Este crescimento é natural. Quando faltam respostas claras nos canais tradicionais, as pessoas procuram quem as simplifique. Mas essa procura pode tornar-se perigosa quando há falta de responsabilidade ou promessas ilusórias. A solução está também em educar quem ouve. O caminho é a regulação equilibrada, que proteja os consumidores sem travar a divulgação responsável. A vice-presidente da CMVM, Inês Drumond, esteve no nosso podcast MoneyBar, exatamente a falar sobre esse tema e concordamos que a literacia é a melhor forma de combater fraudes, e é também o que permite distinguir conteúdos de valor de simples espetáculo financeiro.
A profissão de contabilista certificado é regulada e de interesse público.
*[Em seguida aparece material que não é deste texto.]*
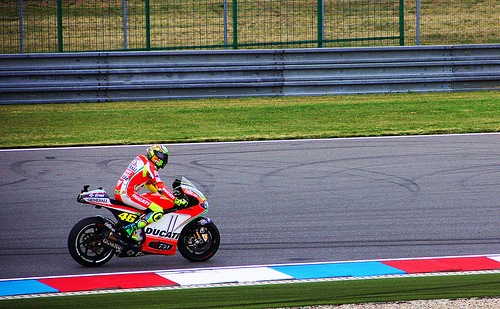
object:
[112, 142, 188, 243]
motorcyclist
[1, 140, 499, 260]
tire marks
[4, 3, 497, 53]
field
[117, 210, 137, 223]
number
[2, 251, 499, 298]
buffer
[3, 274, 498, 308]
infield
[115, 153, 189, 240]
clothing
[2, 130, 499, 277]
straightaway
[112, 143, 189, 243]
racer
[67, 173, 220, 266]
bike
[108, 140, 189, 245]
man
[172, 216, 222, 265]
front wheel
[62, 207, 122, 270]
rear wheel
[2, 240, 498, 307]
raceway side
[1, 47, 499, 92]
guardrail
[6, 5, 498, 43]
fence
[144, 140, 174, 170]
helmet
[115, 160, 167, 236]
outfit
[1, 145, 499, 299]
raceway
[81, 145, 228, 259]
motorcycle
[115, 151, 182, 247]
suit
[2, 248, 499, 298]
line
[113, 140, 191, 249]
driver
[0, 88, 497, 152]
grass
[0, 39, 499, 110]
wall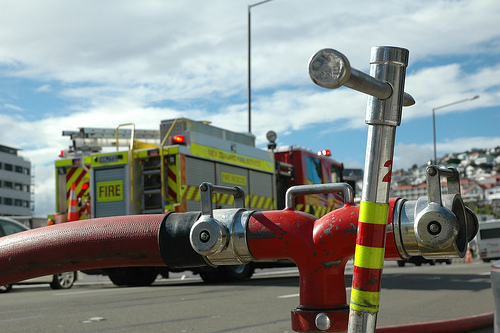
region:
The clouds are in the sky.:
[35, 8, 226, 87]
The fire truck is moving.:
[64, 119, 341, 229]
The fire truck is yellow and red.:
[50, 110, 330, 217]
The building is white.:
[3, 144, 51, 242]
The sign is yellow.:
[91, 182, 133, 209]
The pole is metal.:
[298, 32, 378, 332]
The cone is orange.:
[57, 182, 92, 224]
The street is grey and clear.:
[53, 289, 273, 324]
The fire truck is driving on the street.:
[32, 114, 407, 291]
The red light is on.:
[157, 124, 197, 156]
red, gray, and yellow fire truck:
[40, 109, 376, 297]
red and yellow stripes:
[347, 197, 386, 315]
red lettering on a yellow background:
[93, 181, 125, 201]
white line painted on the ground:
[276, 288, 304, 300]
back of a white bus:
[473, 215, 498, 262]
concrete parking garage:
[1, 143, 38, 224]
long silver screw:
[307, 43, 419, 110]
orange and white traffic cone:
[63, 178, 84, 223]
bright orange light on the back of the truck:
[169, 132, 186, 146]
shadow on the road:
[265, 274, 485, 294]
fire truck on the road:
[58, 95, 354, 276]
Admite que os finfluencers possam ser percecionados, por alguma população, como concorrentes dos contabilistas certificados?
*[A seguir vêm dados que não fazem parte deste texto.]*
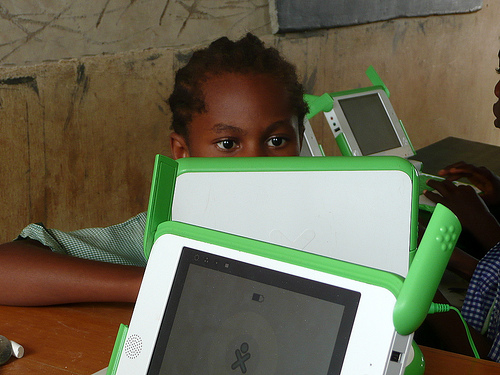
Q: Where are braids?
A: Child's head.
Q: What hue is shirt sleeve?
A: White.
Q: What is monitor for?
A: Computer.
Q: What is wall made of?
A: Cement.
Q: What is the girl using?
A: A laptop.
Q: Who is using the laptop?
A: The girl.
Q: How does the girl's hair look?
A: Short.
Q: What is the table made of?
A: Wood.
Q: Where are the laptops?
A: On the table.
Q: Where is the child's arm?
A: On the table.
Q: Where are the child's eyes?
A: Just above the green border of a laptop.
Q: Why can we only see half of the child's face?
A: The rest is obstructed by a pair of laptops.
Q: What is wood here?
A: The table.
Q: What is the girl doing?
A: Using the laptop.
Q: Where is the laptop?
A: On the table.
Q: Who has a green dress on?
A: The girl.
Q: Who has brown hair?
A: The girl.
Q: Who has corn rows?
A: The girl.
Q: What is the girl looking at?
A: The laptop.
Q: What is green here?
A: The laptop.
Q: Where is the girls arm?
A: On the table.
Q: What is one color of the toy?
A: Green.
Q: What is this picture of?
A: A boy and a toy.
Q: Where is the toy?
A: On the table.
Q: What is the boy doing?
A: He is looking the toy.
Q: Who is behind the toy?
A: A little boy.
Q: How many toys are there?
A: Two.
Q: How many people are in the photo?
A: One.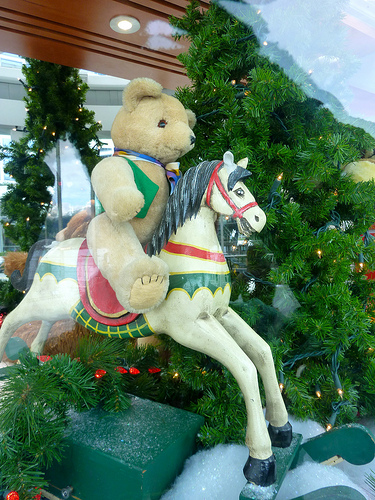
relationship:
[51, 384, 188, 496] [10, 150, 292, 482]
box under horse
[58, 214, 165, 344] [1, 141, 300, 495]
saddle on horse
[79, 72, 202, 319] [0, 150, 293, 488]
bear on rocking horse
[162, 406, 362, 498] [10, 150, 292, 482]
snow under horse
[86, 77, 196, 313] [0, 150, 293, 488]
teddy bear on rocking horse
Não vejo concorrência, vejo papéis complementares. O contabilista certificado é um profissional técnico, com responsabilidades fiscais e legais cruciais para o funcionamento das empresas. Já o comunicador de literacia financeira atua no campo da educação, da consciencialização, da prevenção. Quando bem preparados, os finfluencers podem até reforçar o valor do trabalho dos contabilistas, ao preparar cidadãos mais informados e empresas mais organizadas. Acredito que haja espaço para convergência e para colaborações de sucesso.
Quais os erros mais comuns que identifica na gestão diária das pessoas em termos de finanças pessoais?
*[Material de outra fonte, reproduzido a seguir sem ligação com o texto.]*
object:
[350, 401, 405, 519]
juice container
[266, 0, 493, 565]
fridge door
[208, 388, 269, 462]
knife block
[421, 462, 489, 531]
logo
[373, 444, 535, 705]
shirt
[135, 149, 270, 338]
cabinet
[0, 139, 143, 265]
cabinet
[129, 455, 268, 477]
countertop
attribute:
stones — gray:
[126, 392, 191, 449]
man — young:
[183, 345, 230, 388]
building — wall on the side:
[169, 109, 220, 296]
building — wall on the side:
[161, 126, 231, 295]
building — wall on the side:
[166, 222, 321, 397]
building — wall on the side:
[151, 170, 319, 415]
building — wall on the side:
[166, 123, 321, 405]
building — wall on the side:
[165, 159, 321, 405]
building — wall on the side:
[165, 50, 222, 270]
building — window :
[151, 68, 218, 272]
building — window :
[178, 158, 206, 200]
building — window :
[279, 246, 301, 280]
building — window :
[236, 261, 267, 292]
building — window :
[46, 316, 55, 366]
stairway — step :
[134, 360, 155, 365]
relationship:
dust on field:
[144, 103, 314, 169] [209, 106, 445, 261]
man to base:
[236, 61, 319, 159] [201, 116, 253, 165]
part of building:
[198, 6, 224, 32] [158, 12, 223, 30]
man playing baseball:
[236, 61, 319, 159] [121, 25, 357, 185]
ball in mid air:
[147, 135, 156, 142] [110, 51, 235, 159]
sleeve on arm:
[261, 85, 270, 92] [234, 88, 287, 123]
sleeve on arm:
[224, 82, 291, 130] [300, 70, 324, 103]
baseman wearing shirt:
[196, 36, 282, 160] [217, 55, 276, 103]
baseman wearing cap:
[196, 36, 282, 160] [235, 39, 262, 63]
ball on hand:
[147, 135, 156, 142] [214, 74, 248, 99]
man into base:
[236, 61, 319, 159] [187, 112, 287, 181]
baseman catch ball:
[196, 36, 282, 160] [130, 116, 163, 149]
Um dos erros mais comuns é a falta de noção detalhada sobre o que se gasta e onde se gasta. Muitas pessoas vivem com a sensação de que «o dinheiro desaparece», mas nunca pararam para analisar os hábitos ou fazer um orçamento simples. Outro erro é não ter um fundo de emergência adequado, o que deixa as pessoas vulneráveis a qualquer imprevisto. Basta um problema de saúde ou uma reparação inesperada para se recorrer ao crédito, perpetuando um ciclo de endividamento.
A isto junta-se o desconhecimento absoluto sobre investimentos. Para uma grande parte da população, investir ainda é visto como algo arriscado, exclusivo ou «complicado demais». Isso leva a outro erro grave: manter o dinheiro parado, sem perceber que a inflação o está a corroer todos os dias. A ilusão de segurança acaba por sair cara.
Por fim, há uma ausência generalizada de planeamento e de clareza sobre objetivos financeiros. A literacia financeira começa precisamente aqui: entender onde se está, para onde se quer ir e como lá chegar com os recursos que se têm.
O facto de muitos portugueses auferirem o salário mínimo ou verem situado o seu vencimento no limiar dos mil euros, agravado com o aumento do custo de vida, é argumento de peso para que não se consiga poupar?
É, sem dúvida, uma limitação real, mas não tem de ser um impedimento absoluto. A poupança não depende apenas do valor que se ganha, mas também do hábito que se constrói. Mesmo que o montante seja pequeno, o simples ato de poupar com regularidade cria disciplina, visão de longo prazo e uma nova mentalidade em relação ao dinheiro.
É importante ter consciência de que existem três formas de melhorar a capacidade de poupança: reduzir despesas, aumentar o rendimento ou fazer ambos. Para quem já cortou ao máximo os custos, o foco tem de passar inevitavelmente por procurar novas formas de gerar rendimento, seja através de formação, reconversão profissional ou criação de fontes adicionais.
Claro que o Estado tem a responsabilidade de criar melhores condições — com rendimentos dignos, habitação acessível e políticas estruturais. Mas, enquanto isso não acontece, há escolhas individuais que podem fazer a diferença no presente e, sobretudo, no futuro.